Casey Armstrong
- Posted by admin
- On February 13, 2020
- 0 Comments
Region: Northeast
NCHC Board member Casey Armstrong does not remember a time in her life when horses were not a significant factor. She grew up in Enfield, NC with a palomino pleasure horse named Angel. They spent many years together on the show circuit and when Casey went off to Meredith College, it was not an academic decision but the fact that Meredith had an equine program and Angel could also attend. After the two of them graduated from college with a B.A. degree in Sociology, Casey settled into a career as an agent with the State Bureau of Investigation, but still found time to maintain her equine interests.

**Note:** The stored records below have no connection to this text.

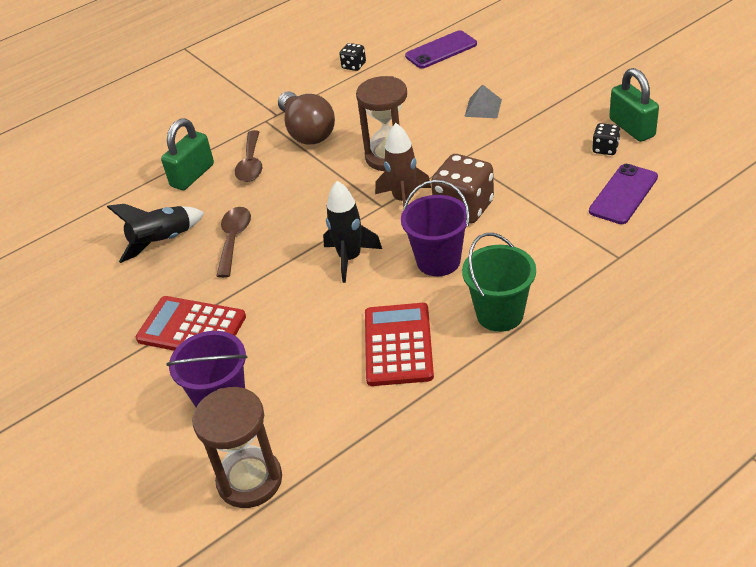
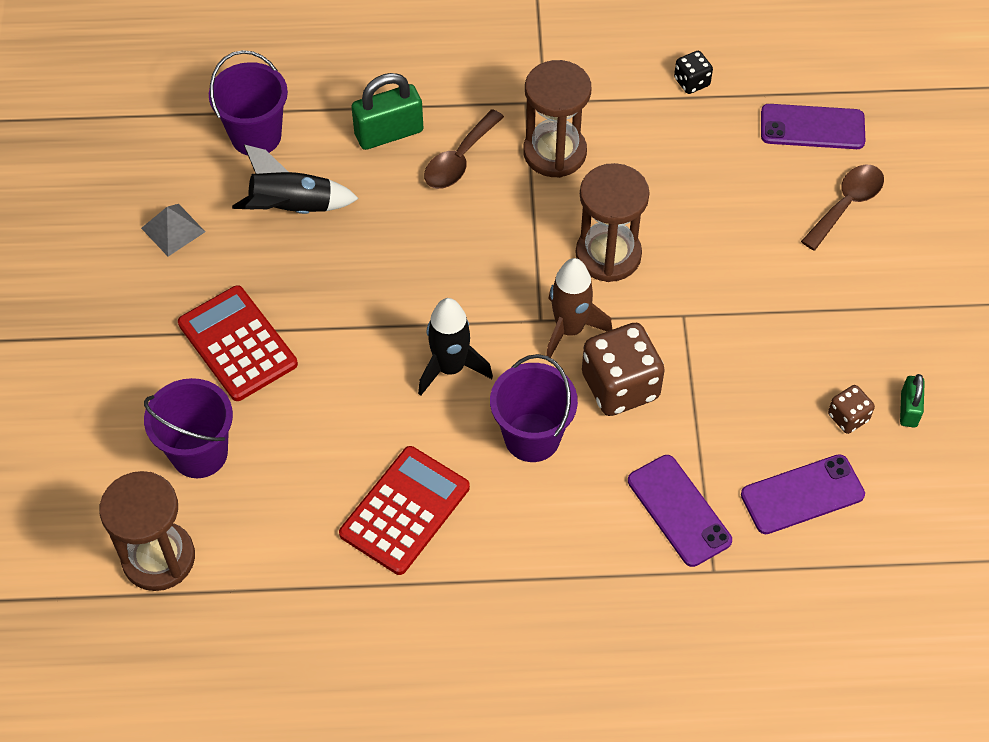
camera: 30 degrees right, 15 degrees up
brown spoon [217,207,251,278] -> brown spoon moved to [801,164,884,250]
brown light bulb [278,91,335,145] -> brown hourglass [523,60,591,178]
green bucket [462,233,536,332] -> none
grey pyramid [464,84,502,118] -> grey pyramid moved to [141,204,205,257]
black dice [592,123,620,155] -> brown dice [828,385,875,434]
green padlock [609,68,659,142] -> green padlock [900,374,925,428], size x0.58
none -> purple bucket [209,50,288,155]
none -> purple phone [628,455,732,567]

After marriage slowed down her gun-toting years, a fascination with the level of conditioning and grooming of Thoroughbred yearlings at the summer sales at Keeneland led her to seek employment with Three Chimneys Farm in Lexington, Kentucky. This unique experience stretched into five years of commuting between Enfield and Kentucky, working with the yearlings on the farm in the summers and then at the sales.
Casey was a REINS volunteer for quite a few years and especially enjoyed preparing educational presentations for various horse groups. She utilized the equine gastro-intestinal tract on loan from the NCSU Vet School to talk about how the GI tract functions in relation to feeding domestic horses. She and “GI Joe”, as one 4-H club dubbed the specimen, made the rounds of horse camps and 4-H clubs for educational purposes.
A member of the NCHC Board of Directors and Executive Committee for more than twenty years, she believes that the most important thing she can offer the organization is a unique historical perspective. She served as President of the NCHC in 2005 – 2006 and continues to serve on the Executive Committee. Casey recently completed a seven-year term as a member of the North Carolina Board of Agriculture, appointed by the Governor to represent the equine industry and gaining a new appreciation for the role of agriculture in North Carolina.
Employed by Enfield Baptist Church as the office administrator, she also enjoys spending time promoting major Saddlebred shows throughout the state. Her joy is being a “not so quiet” horse show mother as she watches her daughter, Sarah, compete in the show ring. Self -described as an “eternal optimist”, Casey Armstrong looks forward to many more years of serving the North Carolina Horse Council and the equine industry in our state.